■ TASK ITEM ■
What you should give back is a precise copy of the lines below from the one containing "Judge from the EM of figure" through the one containing "Figure 1: overview", with no pictures.

■ RECORD SET ■
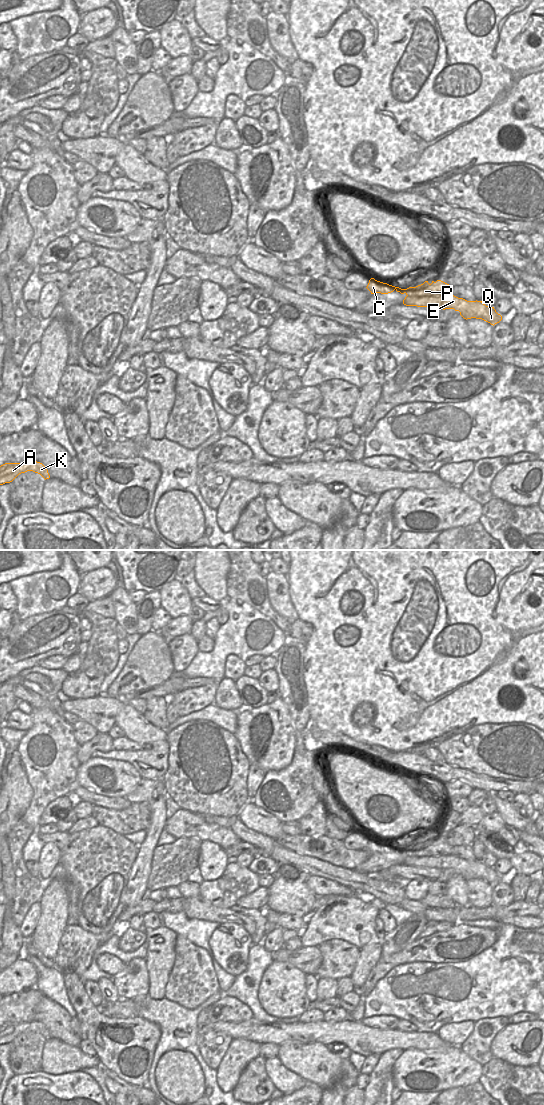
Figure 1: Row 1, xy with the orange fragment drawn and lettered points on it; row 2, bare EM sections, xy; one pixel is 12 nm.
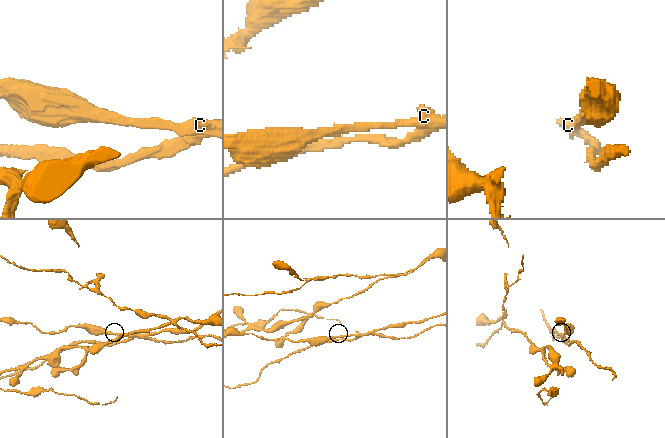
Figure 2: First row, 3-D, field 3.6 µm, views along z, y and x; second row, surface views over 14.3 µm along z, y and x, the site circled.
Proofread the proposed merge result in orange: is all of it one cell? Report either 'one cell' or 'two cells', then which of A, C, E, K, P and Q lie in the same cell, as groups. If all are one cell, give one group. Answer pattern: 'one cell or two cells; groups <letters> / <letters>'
two cells; groups A K P / C E Q

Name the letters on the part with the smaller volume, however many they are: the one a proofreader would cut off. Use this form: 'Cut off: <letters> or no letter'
Cut off: C, E, Q

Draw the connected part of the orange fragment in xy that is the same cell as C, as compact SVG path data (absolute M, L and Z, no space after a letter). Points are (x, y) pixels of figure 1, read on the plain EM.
M371 838L369 840L369 843L366 848L371 852L371 854L375 853L388 854L393 852L394 850L400 852L401 854L404 854L406 852L406 849L401 849L399 847L395 847L387 843L377 841L374 838Z

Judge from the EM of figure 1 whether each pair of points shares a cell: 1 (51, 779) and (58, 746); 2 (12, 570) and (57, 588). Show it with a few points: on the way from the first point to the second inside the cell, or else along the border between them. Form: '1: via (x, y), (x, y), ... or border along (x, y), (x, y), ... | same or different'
1: via (51, 771), (51, 763), (56, 754) | same
2: border along (49, 570), (41, 570), (20, 576), (10, 582) | different

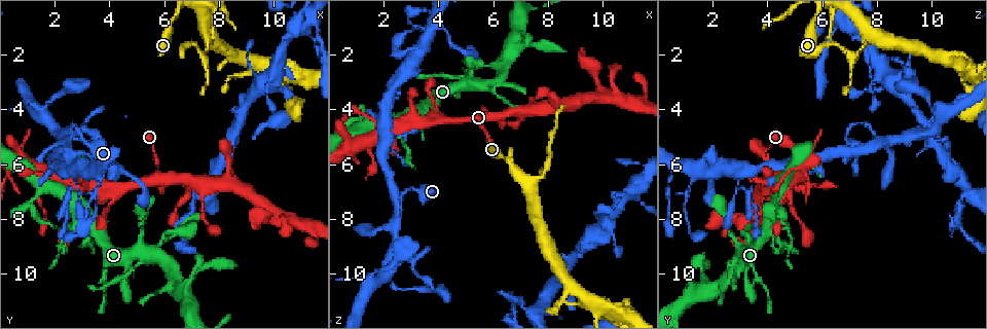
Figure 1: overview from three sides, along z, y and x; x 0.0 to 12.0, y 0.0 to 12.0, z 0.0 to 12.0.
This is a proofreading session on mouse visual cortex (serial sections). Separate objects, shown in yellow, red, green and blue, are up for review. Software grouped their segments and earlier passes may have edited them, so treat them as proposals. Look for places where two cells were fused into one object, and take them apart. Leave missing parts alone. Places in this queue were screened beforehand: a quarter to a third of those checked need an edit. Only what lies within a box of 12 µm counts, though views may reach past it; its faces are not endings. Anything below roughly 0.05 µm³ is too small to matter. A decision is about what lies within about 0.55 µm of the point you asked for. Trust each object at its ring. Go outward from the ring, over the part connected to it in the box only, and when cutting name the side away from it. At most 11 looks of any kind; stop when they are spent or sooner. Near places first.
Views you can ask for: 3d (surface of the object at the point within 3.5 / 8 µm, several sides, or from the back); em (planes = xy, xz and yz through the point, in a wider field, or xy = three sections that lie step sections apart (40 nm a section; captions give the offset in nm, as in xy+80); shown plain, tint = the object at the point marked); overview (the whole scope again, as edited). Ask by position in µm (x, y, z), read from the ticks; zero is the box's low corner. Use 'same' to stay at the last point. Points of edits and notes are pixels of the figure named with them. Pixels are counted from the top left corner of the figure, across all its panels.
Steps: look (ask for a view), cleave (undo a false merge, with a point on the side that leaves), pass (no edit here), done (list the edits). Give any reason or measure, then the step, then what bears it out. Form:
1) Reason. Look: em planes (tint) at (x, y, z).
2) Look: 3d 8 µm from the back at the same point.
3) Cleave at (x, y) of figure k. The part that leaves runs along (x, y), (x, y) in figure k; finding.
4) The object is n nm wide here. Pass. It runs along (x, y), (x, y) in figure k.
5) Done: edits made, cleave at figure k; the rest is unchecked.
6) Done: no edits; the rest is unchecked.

Sharp bend. Look: 3d 8 µm at (6.1, 8.5, 3.1).

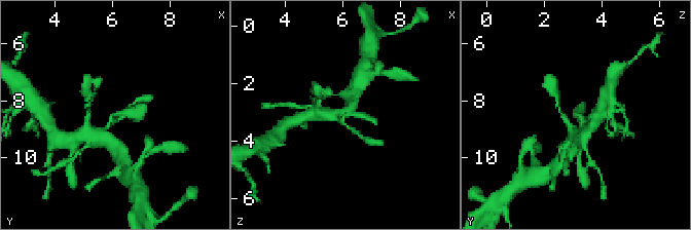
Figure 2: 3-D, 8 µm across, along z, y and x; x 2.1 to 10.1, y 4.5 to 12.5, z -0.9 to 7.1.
3 arms meet here; the arms are 150, 250, 300 nm wide; now the EM. Look: em xy step 1 (tint) at (6.1, 8.5, 3.1).

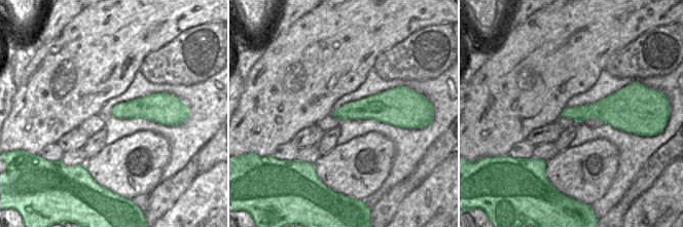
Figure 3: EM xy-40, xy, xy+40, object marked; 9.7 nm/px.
Pass. It runs along (102, 138), (112, 114), (143, 108) in figure 2; all the same cell.

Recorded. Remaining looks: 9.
Calibre changes. Look: em xy step 1 (tint) at (1.1, 7.5, 4.3).

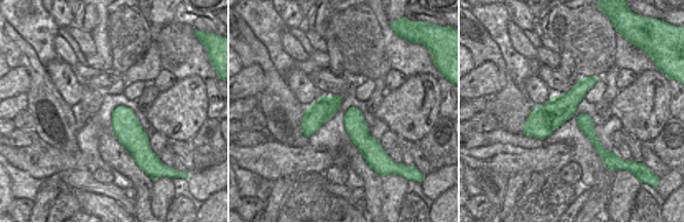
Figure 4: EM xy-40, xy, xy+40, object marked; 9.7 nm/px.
See where the arms go. Look: 3d 3.5 µm at the same point.

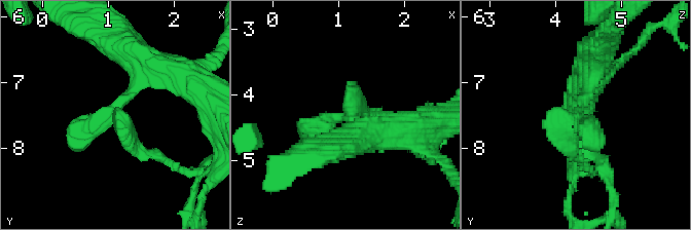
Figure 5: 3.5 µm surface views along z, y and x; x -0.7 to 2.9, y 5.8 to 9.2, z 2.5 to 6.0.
Pass. It runs along (595, 79), (562, 108), (526, 131) in figure 4; all the same cell.

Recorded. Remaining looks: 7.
Sharp bend. Look: 3d 3.5 µm from the back at (2.5, 5.2, 7.9).

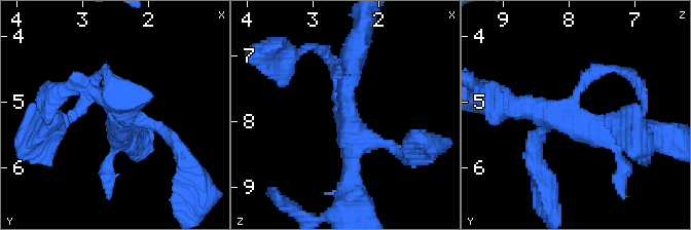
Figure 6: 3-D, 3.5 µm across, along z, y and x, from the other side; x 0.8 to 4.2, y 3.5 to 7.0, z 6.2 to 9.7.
4 arms meet here; the arms are 150, 200, 300, 300 nm wide; now the EM. Look: em planes (tint) at (2.50, 5.20, 7.95).

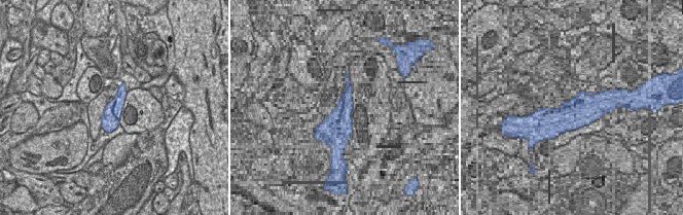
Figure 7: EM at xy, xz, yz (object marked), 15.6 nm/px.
Pass. It runs along (610, 68), (588, 74), (570, 115), (628, 133) in figure 6; all the same cell.

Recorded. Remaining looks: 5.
Look: 3d 3.5 µm at (7.5, 2.0, 7.2).

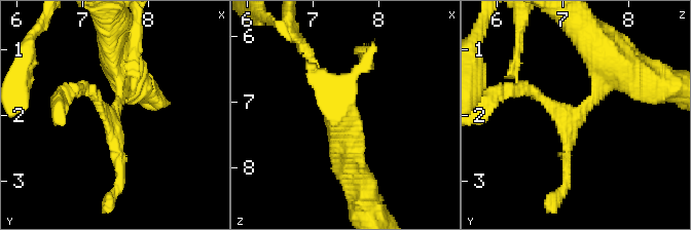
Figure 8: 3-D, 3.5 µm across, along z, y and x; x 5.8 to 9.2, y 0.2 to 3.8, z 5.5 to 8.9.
Now the EM. Look: em xy step 3 (tint) at (7.45, 2.05, 7.20).

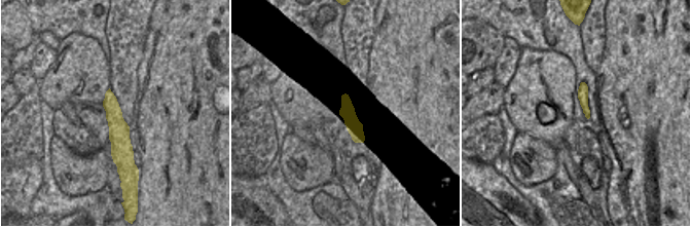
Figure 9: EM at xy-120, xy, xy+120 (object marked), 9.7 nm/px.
Another direction. Look: em xy step 5 (tint) at the same point.

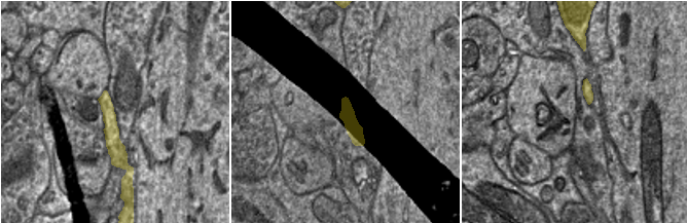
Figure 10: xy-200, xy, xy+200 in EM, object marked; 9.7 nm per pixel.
The object is 160 nm wide here. Pass. It runs along (346, 153), (352, 135), (315, 64) in figure 8; all the same cell.

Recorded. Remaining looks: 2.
Done: no edits; the rest is unchecked.

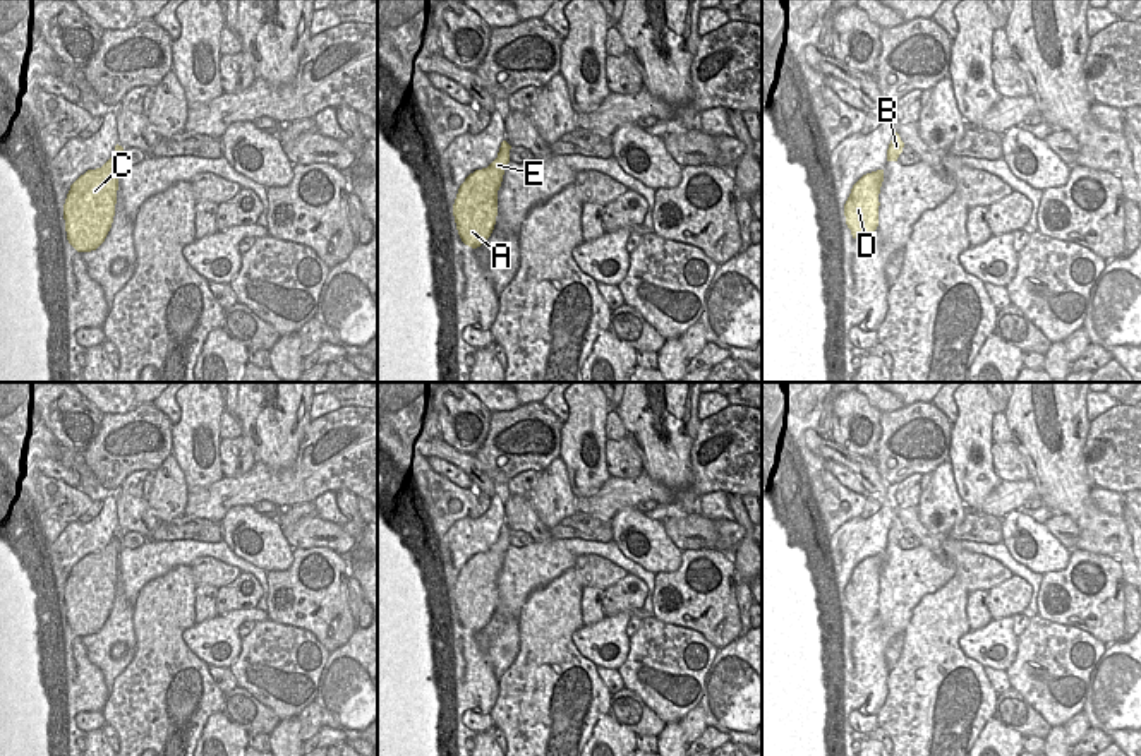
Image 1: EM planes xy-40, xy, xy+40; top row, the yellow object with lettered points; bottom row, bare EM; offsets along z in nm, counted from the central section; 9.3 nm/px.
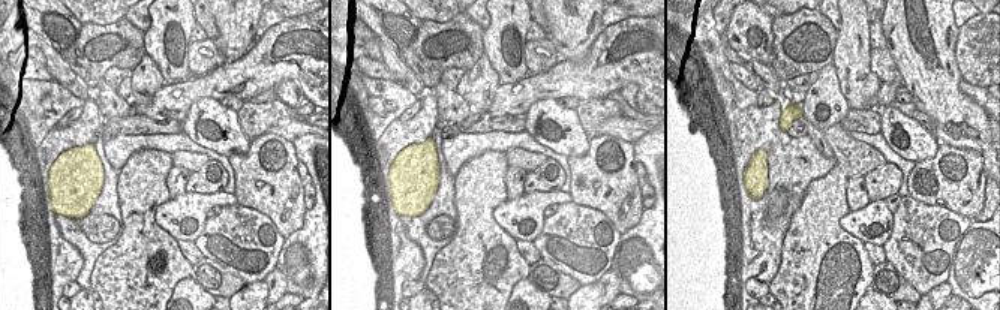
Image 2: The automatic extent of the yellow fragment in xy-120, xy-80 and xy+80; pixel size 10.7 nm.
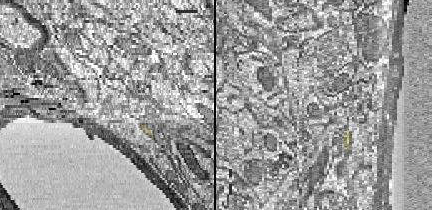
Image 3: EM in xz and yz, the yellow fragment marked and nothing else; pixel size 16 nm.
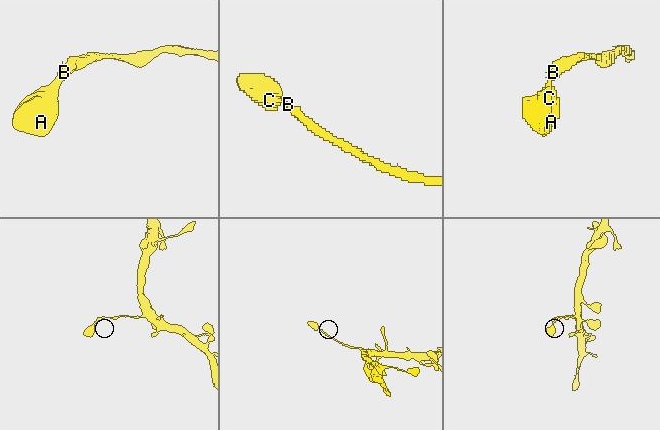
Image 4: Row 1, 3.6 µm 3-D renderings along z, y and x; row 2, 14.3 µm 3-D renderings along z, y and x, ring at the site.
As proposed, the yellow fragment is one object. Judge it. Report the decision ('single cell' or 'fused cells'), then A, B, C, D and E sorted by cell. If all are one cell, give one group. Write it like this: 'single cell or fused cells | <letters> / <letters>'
single cell | A B C D E

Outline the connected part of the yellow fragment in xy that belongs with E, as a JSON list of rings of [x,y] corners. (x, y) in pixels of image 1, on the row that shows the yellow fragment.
[[[503,141],[498,158],[482,170],[470,173],[460,185],[453,216],[462,242],[472,249],[491,237],[498,216],[498,190],[510,163],[511,146]]]

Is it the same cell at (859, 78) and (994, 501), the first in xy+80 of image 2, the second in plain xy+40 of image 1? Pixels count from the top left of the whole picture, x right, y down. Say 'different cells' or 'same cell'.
different cells

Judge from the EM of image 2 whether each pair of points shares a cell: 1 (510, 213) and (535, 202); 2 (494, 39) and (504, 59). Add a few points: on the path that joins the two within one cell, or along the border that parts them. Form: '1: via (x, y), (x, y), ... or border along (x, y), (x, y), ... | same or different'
1: via (516, 213), (525, 213), (529, 208) | same
2: via (498, 44), (504, 54) | same

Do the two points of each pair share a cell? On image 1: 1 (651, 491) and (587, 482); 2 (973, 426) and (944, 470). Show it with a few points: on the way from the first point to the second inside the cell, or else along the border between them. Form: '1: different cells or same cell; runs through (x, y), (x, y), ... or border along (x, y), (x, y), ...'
1: different cells; border along (609, 475), (594, 494), (577, 498)
2: different cells; border along (947, 462), (956, 492), (963, 501)

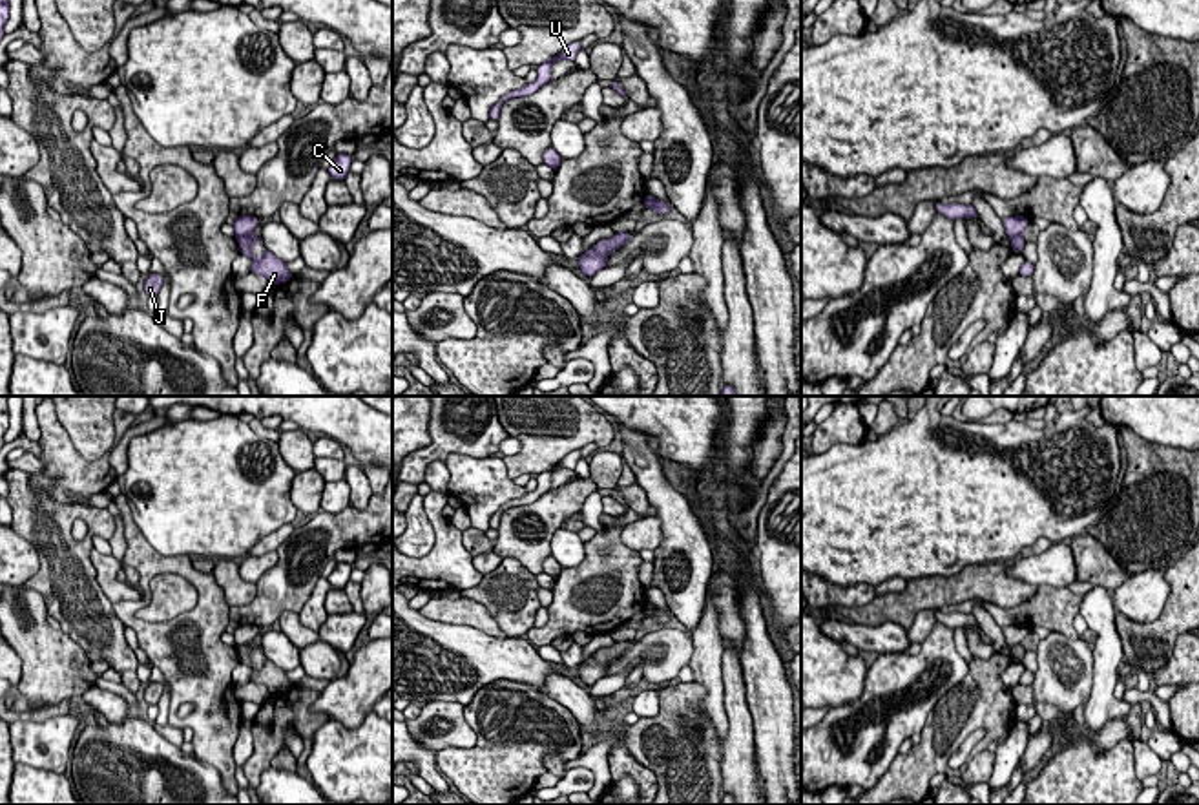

■ REPLY ■
Judge from the EM of figure 1 whether each pair of points shares a cell: 1 (51, 779) and (58, 746); 2 (12, 570) and (57, 588). Show it with a few points: on the way from the first point to the second inside the cell, or else along the border between them. Form: '1: via (x, y), (x, y), ... or border along (x, y), (x, y), ... | same or different'
1: via (51, 771), (51, 763), (56, 754) | same
2: border along (49, 570), (41, 570), (20, 576), (10, 582) | different

Figure 1: overview from three sides, along z, y and x; x 0.0 to 12.0, y 0.0 to 12.0, z 0.0 to 12.0.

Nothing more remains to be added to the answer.